I’m finding it harder and harder to tell whether an image has been generated or not (the main giveaways are disappearing). This is probably going to become a big problem in like half a year’s time. Does anyone know of any proof of legitimacy projects that are gaining traction? I can imagine news orgs being the first to be hit by this problem. Are they working on anything?
I think you’re misunderstanding the purpose behind projects like c2pa. They’re not trying to guarantee that the image isn’t AI. They’re attaching the reputation of the author(s) to the image. If you don’t trust the author, then you can’t trust the image.
You’re right that a chain isn’t fool-proof. For example, imagine if we were to attach some metadata to each link in the chain, it might look something like this:
At any point in the chain, someone could change the image entirely, claim “cropping” and be done with it, but what’s important is the chain of custody from source to your eyeballs. If you don’t trust the AP photo editing department to act responsibly, then your trust in the image they’ve shared with you is already tainted.
Consider your own reaction to a chain that looks like this for example:
It doesn’t matter if you trust Alice, AP, and Facebook. The fact that Infowars is in the mix means you’ve lost trust in the image.
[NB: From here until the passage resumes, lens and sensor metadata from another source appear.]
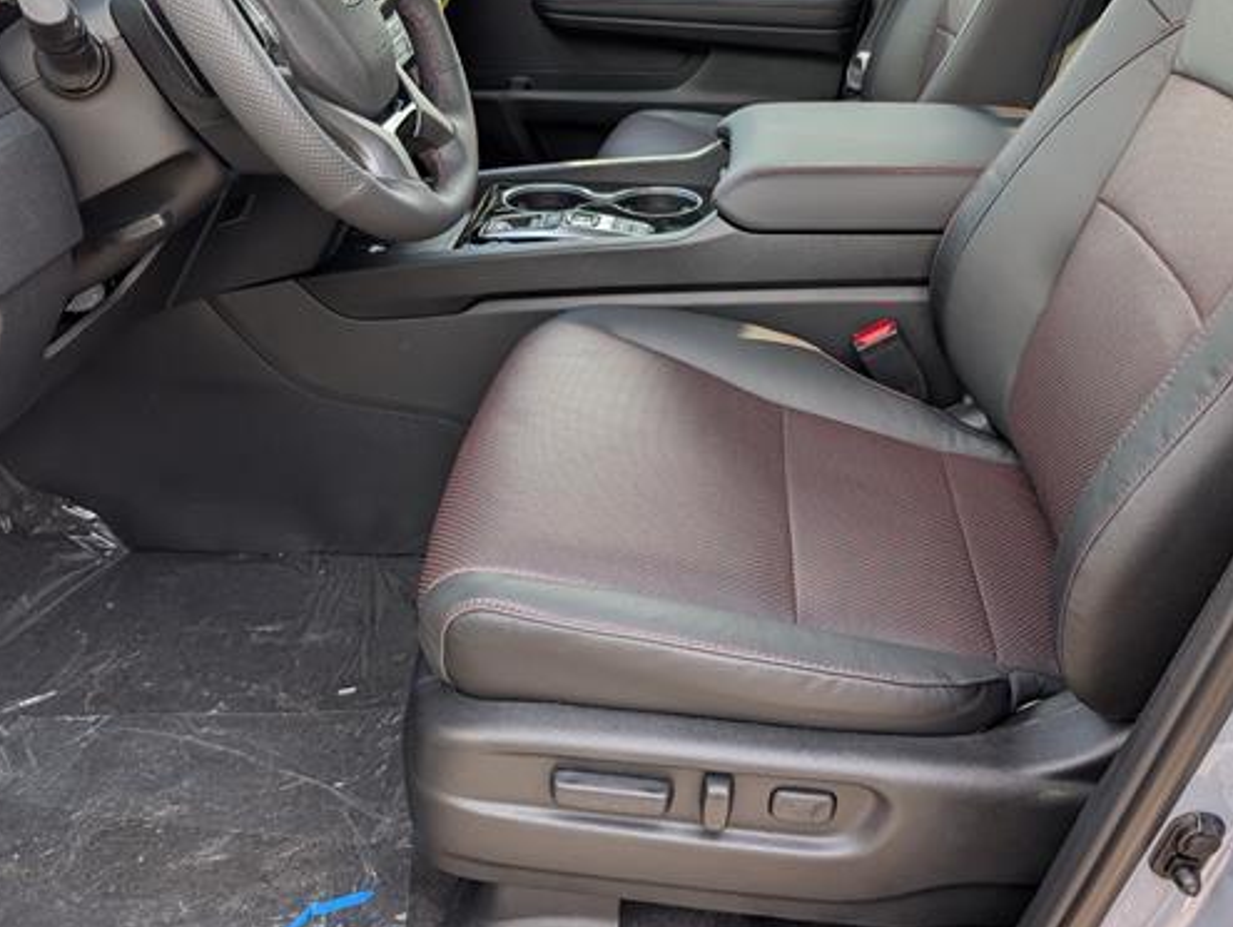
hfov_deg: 58.0
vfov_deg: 45.3
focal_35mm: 31
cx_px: 717
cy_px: 374
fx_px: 1105
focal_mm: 6.9
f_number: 1.68
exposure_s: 1/74.6
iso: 24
Addressing your points directly:
I think you are misunderstanding my mention of C2PA, which I only mentioned offhand as an example of prior art when it comes to digital media provenance that takes AI into account. If C2PA is indeed not about making a go/no-go determination of AI presence, then I don’t think it’s relevant to what OP is asking about because OP is asking about an “anti-ai proof”, and I don’t think a chain of trust that needs to be evaluated on an individual basis fulfills that role. I also did disclaim my mention of C2PA - that I haven’t read it and don’t know if it overlaps at all with this discussion. So in short I’m not misunderstanding C2PA because I’m not talking about C2PA, I just mentioned it as an interesting project that is tangentially related so that nobody feels the need to reply with “but you forgot about C2PA”.
I think you are glossing over the possibility that someone uses Photoshop to maliciously edit a photo, adding Adobe to the chain of trust. If instead you are suggesting that only individuals sign the chain of trust, then there is no way anyone will bother looking up each random person who edited an image (let alone every photographer) so they can check if it’s trustworthy. Again I don’t think that lines up with what OP is asking for. In addition, we already have a way to verify the origin of an image - just check the source AP posting an image on their site is currently equivalent to them signing it, so the only difference is some provenance, which I don’t think provides any value unless the edit metadata is secured as I mention below. If you can’t find the source then it’s the same as an image without a signature chain. This system can’t doesn’t force unverified images to have an untrustworthy signature chain so you will mostly either have images with trustworthy signature chains that also include a credit that you can manually check or images without a source or a signature. The only way it can be useful is if checking the signature chain is easier than checking the website of the credited source, which if it requires the user to make the same determination I don’t think it will move the needle besides making it marginally easier for those who would have checked for the source anyway to check faster.
I disagree, the entire idea of the signature chain appears to be for the purpose of identifying potentially untrustworthy edits. If you can’t be sure that the claimed edit is accurate, then you are deciding entirely based on the identity of the signatory - in which case storing the edit note is moot because it can’t be used to narrow down which signature could be responsible for an AI modification.
The thing about this is that if you trust AP to be honest about their edits, then you likely already trust them to verify the source - this is something they already do so it seems the rest of the chain is moot. To use your own example, I can’t see a world where we regularly need to verify that AP didn’t take the image that was edited by Infowars posted on facebook, crop it, and sign it with AP’s key. That is just about the only situation where I see the value in having the whole chain, but that’s not solving a problem we currently have. If you were worried that a trusted source would get their image from an untrusted source, they wouldn’t be a trusted source. And if a trusted source posts an image where it gets compressed or shared, it’ll be on their official account or website which already vouches for it.
The difference with TLS is that the malicious parties are not in ownership of the endpoints, so it’s not at all comparable. In the case of a malicious photographer, the malicious party owns the hardware to be exploited. If the malicious party has physical access to the hardware it’s almost always game over.
Yes and this is exactly the problem, it comes down to whether you trust the photographer, meaning each user needs to research the source and make up their own mind. The system would have changed nothing from now, because in both cases you need to check the source and decide for yourself. You might argue that at least with a chain of signatures the source is attached to the image, but I don’t think in practice that will change anything since any fake image will lack a signature just as how many fake images are not credited. The question OP seems to be asking is about a system that can make that determination because leaving it up to the user to check is exactly the problem we currently have.